İ.O.A’a saygım sonsuz, hayranlarına okurlarına da öyle ama bende durum böyle. İleride Nobel alırsa elbet gurur duyacağım ama sanırım bir daha okuma teşebbüsünde bulunmayacağım.

–    Şimdilerde Bir Burjuvanın İtirafları’nı okuyorum. Vakti geldiğinde anlatırım ama şu anda bende bıraktığı his Thomas Mann’ın Buddenbrooklar’ını okuduğumdakine benzer.

–    Pazartesi’den beri Zakkum dinliyorum. Anason’u biliyordum, bir de Caroline’den Ankara’nın eski Raindog’u olduklarını öğrenmiştim. Geçen haftalarda Ahtapotlar araba kullanırken radyodan önce kulağıma sonra dilime takılmaya başlamıştı. Pazar günü BB Anason’u ne kadar beğendiğini söyleyerek dinlettirince, O beğenince farklı oluyor ya her şey, dinlerken daha bir kulak kesildim. Zakkum’da şarkıların hikayesini, solistin Freddy Mercury’i andırmasını, bateristin Adrien Brody’e benzemesini, müziğin içime işleyişini, dönüp dönüp bıkmadan aynı şarkıyı gün boyu dinleyen halimi sevdim.

(Yazıya ara… Bence dinlemediyseniz fırsatı  kaçırmayın.)  

–    Rejimdeyim. Bu sefer ciddiyim. Bir aydaki hedefim 3-5 kg vermek. Yok, 3 kg bile veremezsem sonrasında obez olmaya kararlıyım. Açım. Yiyorum ama eskiye kıyasla neredeyse hiç. Ara öğünlerde bir bardak yağsız süt içmek hiçbir zaman bir dilim börek yemekle aynı şey olmuyor. İlk günün akşamı yatağa yattığımda bir süre midemin (doğrusu beynimin) sesinden uyuyamadım. Halbuki 1 kase yoğurt yemiştim yatmadan önce. Madde bağımlısının yoksunluk sendromundaymış gibiydim. İçimden inanılmaz kuvvetli bir dürtü gidip eski kaşarlı tost yapmamı ve sonrasında mutlu mutlu uyumamı söylüyordu. Yenilmedim. Gece rüyamda deniz kıyısındaydım. Garson kalamar tava servisi yapıyordu. Kalamarın yanında dereotulu, limonlu ve kremalı nefis bir sos vardı. Soslanmış kalamarı dilimle çevirip damağıma değdirdiğimde beynim zevkten dört köşe oldu.

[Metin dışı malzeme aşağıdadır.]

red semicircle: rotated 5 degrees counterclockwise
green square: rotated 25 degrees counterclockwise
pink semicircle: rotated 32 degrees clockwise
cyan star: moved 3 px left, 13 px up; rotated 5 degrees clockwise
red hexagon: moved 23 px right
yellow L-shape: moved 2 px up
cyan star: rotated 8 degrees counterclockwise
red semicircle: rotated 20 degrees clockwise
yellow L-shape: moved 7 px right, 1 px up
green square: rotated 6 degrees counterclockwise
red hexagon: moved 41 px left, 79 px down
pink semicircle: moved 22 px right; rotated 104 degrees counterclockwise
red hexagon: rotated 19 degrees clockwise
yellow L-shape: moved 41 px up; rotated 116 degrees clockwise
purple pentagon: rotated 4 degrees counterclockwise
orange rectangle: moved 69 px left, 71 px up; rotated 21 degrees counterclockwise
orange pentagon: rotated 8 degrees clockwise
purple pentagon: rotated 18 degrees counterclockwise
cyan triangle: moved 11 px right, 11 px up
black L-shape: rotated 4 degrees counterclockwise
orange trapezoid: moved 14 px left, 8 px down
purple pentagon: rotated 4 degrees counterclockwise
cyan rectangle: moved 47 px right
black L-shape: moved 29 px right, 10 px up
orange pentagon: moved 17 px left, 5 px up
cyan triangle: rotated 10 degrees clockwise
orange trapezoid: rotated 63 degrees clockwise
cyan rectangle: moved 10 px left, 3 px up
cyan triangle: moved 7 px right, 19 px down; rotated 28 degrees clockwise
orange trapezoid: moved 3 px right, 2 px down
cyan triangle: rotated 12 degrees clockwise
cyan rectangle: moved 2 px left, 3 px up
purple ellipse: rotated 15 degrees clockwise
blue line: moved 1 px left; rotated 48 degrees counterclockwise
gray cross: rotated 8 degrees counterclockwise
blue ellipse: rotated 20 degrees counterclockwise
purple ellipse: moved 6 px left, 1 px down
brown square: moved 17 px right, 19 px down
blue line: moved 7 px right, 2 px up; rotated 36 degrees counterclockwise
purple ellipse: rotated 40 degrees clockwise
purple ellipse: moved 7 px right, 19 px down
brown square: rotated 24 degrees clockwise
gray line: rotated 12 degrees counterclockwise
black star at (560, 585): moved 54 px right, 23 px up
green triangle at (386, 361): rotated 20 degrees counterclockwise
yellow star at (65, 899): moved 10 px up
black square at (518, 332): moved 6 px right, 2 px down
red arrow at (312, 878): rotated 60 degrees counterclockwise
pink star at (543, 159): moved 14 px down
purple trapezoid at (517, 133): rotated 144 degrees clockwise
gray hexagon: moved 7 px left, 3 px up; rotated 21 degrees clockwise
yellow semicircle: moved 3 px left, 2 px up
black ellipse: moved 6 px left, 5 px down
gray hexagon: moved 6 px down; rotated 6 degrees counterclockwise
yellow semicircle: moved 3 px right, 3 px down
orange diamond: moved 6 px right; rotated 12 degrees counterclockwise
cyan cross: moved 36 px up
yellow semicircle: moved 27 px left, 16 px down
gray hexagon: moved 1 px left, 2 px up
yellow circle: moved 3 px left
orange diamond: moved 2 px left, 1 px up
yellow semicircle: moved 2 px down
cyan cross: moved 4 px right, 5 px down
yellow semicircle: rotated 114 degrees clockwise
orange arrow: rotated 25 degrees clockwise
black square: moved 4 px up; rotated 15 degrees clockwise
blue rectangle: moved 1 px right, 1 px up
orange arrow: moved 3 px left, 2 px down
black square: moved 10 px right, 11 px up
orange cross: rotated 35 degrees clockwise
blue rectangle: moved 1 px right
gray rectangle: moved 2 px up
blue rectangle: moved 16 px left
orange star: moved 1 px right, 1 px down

      Sabah uyanınca kendime çok güldüm. Boşuna “Aç tavuk kendini darı ambarında görür,” diye söylememişlerdi.

      Dördüncü gündeyim. 70 kg ile başladım, bu sabah 68,7 idi tartı. Hadi bu giden ödem olsa bile yine de fena sayılmaz. 13 Ekim’de kuzenimin düğününde istediğim elbiseyi giymeliyim.

      En kötüsü metabolizmayı hızlandırdığı için yeşil çay içmek. Resmen işkence, ilaç içer gibi içiyorum.

      Arada midemin zorundan kolumu yiyecek gibi olsam da dayanıyorum. Bu sefer kararlıyım, olacak. Dolaptaki giyemediğim etekleri ve elbiseleri giyeceğim. Azimliyim.